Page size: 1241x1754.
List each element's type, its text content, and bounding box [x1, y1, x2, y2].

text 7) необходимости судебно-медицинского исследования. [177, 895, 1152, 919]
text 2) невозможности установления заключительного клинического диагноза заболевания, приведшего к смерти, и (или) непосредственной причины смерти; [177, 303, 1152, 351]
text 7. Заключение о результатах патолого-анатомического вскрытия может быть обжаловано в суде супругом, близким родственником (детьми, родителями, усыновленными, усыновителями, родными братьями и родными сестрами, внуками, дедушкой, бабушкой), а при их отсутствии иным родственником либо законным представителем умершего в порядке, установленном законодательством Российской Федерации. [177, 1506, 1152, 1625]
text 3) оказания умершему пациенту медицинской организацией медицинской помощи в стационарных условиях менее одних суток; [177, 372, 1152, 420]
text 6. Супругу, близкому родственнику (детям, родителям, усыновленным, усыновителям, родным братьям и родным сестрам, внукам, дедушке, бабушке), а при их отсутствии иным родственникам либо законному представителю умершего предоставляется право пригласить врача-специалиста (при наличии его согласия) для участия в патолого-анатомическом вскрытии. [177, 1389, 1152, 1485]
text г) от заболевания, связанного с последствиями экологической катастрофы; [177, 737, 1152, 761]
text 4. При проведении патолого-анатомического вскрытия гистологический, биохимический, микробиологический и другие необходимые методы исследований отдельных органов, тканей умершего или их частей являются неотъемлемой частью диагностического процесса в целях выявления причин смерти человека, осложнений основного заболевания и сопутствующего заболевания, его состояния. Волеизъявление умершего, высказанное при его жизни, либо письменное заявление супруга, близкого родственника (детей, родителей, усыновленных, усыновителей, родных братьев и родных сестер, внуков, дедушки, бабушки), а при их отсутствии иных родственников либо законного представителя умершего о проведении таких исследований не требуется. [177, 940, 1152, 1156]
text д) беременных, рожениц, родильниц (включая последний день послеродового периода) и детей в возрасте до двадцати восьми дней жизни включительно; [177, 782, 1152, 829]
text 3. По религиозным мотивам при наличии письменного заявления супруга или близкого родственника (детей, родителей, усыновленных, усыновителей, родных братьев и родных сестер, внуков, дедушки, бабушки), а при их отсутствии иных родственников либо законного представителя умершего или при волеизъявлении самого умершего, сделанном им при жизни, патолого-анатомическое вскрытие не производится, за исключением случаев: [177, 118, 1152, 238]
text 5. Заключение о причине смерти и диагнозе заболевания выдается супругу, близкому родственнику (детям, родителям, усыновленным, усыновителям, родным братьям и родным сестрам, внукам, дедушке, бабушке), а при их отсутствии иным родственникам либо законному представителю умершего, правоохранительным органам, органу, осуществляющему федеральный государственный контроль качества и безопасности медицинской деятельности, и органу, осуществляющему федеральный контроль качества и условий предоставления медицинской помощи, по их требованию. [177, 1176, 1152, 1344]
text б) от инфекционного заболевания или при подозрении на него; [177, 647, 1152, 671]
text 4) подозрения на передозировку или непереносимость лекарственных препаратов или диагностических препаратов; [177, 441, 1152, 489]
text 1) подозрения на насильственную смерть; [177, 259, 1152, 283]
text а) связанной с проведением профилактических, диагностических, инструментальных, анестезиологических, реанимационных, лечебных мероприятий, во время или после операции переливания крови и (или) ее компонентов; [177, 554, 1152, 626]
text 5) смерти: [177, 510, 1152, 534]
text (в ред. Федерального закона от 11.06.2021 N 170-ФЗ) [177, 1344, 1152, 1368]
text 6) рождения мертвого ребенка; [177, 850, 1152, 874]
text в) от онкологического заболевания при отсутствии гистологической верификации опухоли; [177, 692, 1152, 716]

#### DIRECTIONS FOR THIS TASK
State the number of lines in the data that include the string "иным", and add nothing else.

#### THE ANSWER
3